В Париже он прежде всего познакомился со знаменитой тогдашней актрисою Сильвиею. Ее знала вся Франция, и только благодаря ее неподражаемой игре держались на сцене и сохранили свою известность комедии Мариво. Ей в то время было уже 50 лет, но она прекрасно сохранила свою наружность и свой талант. Замечательно, что Сильвия в таком преклонном возрасте заболела чахоткою и хворала ею десять лет; от этой болезни она и скончалась.
У Сильвии Казанова встретил знаменитого драматурга Кребильона. Он очень любил этого писателя и перевел его трагедию «Зиновия и Радамаст» на итальянский язык. Кребильону очень понравился перевод. Слушая болтовню Казановы, он похвалил его успехи во французском языке, но посоветовал, под угрозою насмешек со стороны безжалостных парижан, хорошенько заняться, чтобы избавиться от постоянных итальянизмов в речи; он даже сам взялся учить Казанову, и тот неоднократно посещал маститого писателя. Кребильону было тогда 80 лет. Он был громадного роста и отлично сохранился, обладал добрым желудком, был весел, острил, шутил, у него была львиная голова. Он жил один, с экономкою и поваром. Эта экономка совершенно сжилась с ним и до того вошла в его интересы, что говорила за него: «Мы еще не успели прочесть эту рукопись».

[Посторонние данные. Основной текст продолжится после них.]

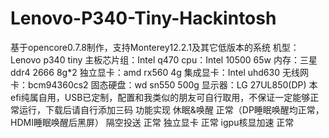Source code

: # Lenovo-P340-Tiny-Hackintosh
基于opencore0.7.8制作，支持Monterey12.2.1及其它低版本的系统
机型：Lenovo p340 tiny
主板芯片组：Intel q470
cpu：Intel 10500 65w
内存：三星ddr4 2666 8g*2
独立显卡：amd rx560 4g
集成显卡：Intel uhd630
无线网卡：bcm94360cs2
固态硬盘：wd sn550 500g
显示器：LG 27UL850(DP)
本efi纯属自用，USB已定制，配置和我类似的朋友可自行取用，不保证一定能够正常运行，下载后请自行添加三码
功能实现
休眠&唤醒 正常（DP睡眠唤醒均正常，HDMI睡眠唤醒后黑屏）
隔空投送 正常
独立显卡 正常
igpu核显加速 正常
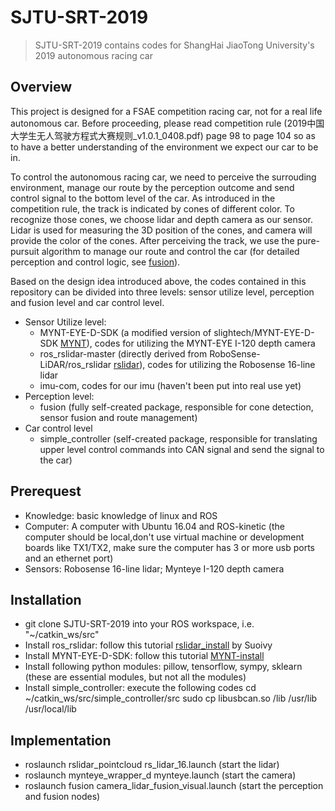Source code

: # SJTU-SRT-2019
> SJTU-SRT-2019 contains codes for ShangHai JiaoTong University's 2019 autonomous racing car 

## Overview 
This project is designed for a FSAE competition racing car, not for a real life autonomous car. Before proceeding, please read competition rule (2019中国大学生无人驾驶方程式大赛规则_v1.0.1_0408.pdf) page 98 to page 104 so as to have a better understanding of the environment we expect our car to be in.

To control the autonomous racing car, we need to perceive the surrouding environment, manage our route by the perception outcome and send control signal to the bottom level of the car. As introduced in the competition rule, the track is indicated by cones of different color. To recognize those cones, we choose lidar and depth camera as our sensor. Lidar is used for measuring the 3D position of the cones, and camera will provide the color of the cones. After perceiving the track, we use the pure-pursuit algorithm to manage our route and control the car (for detailed perception and control logic, see [fusion](https://github.com/CenturyLiu/srt-2019-fusion)). 

Based on the design idea introduced above, the codes contained in this repository can be divided into three levels: sensor utilize level, perception and fusion level and car control level.
* Sensor Utilize level: 
     * MYNT-EYE-D-SDK (a modified version of slightech/MYNT-EYE-D-SDK [MYNT](https://github.com/slightech/MYNT-EYE-D-SDK)), codes for utilizing the MYNT-EYE I-120 depth camera
     * ros_rslidar-master (directly derived from RoboSense-LiDAR/ros_rslidar [rslidar](https://github.com/RoboSense-LiDAR/ros_rslidar)), codes for utilizing the Robosense 16-line lidar
     * imu-com, codes for our imu (haven't been put into real use yet)
* Perception level:
     * fusion (fully self-created package, responsible for cone detection, sensor fusion and route management)
* Car control level
     * simple_controller (self-created package, responsible for translating upper level control commands into CAN signal and send the signal to the car)
## Prerequest
   * Knowledge: basic knowledge of linux and ROS
   * Computer: A computer with Ubuntu 16.04 and ROS-kinetic (the computer should be local,don't use virtual machine or development boards like TX1/TX2, make sure the computer has 3 or more usb ports and an ethernet port)
   * Sensors: Robosense 16-line lidar; Mynteye I-120 depth camera
## Installation
   * git clone SJTU-SRT-2019 into your ROS workspace, i.e. "~/catkin_ws/src"
   * Install ros_rslidar: follow this tutorial [rslidar_install](https://github.com/Suoivy/ros_rslidar_robosense) by Suoivy
   * Install MYNT-EYE-D-SDK: follow this tutorial [MYNT-install](https://mynt-eye-d-sdk.readthedocs.io/en/latest/sdk/install_ubuntu_src.html)
   * Install following python modules: pillow, tensorflow, sympy, sklearn (these are essential modules, but not all the modules)
   * Install simple_controller: execute the following codes
      cd ~/catkin_ws/src/simple_controller/src
      sudo cp libusbcan.so /lib /usr/lib /usr/local/lib
## Implementation
   * roslaunch rslidar_pointcloud rs_lidar_16.launch (start the lidar)
   * roslaunch mynteye_wrapper_d mynteye.launch (start the camera)
   * roslaunch fusion camera_lidar_fusion_visual.launch (start the perception and fusion nodes)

Кребильон много рассказывал Казанове о Людовике XIV. Король, по его словам, не дал ему докончить его трагедию «Кромвель», сказав ему, что «не стоит тупить перо из-за такого негодяя», как герой его трагедии. Он хвалил Вольтера, но обвинял его в краже у него, Кребильона, разных мест из его трагедий. Между прочим, Кребильон уверял Казанову, что знаменитая Железная Маска — чистая выдумка, что никакого узника в такой маске никогда не существовало и что он слышал об этом из уст самого Людовика XIV.
Казанова знал венецианского посла в Париже, Морозини. Через этого сановника ему удалось познакомиться со многими лицами из высшей французской аристократии. Он побывал также в Фонтенбло, где видел короля Людовика XV. По словам Казановы, он обладал чрезвычайно красивой головой и умел держать ее с истинно царственным величием. Наш герой присутствовал при обеде королевы. Стол был накрыт на двенадцать персон. Королева, женщина старческой наружности, с набожным выражением физиономии, молча села на свое место и принялась кушать, не поднимая глаз от тарелки. Какое-то блюдо ей видимо понравилось; она обвела взглядом своих застольников и окликнула одного из них: «Г. Левендаль!». Левендаль тотчас встал с места и подошел к ней с поклоном.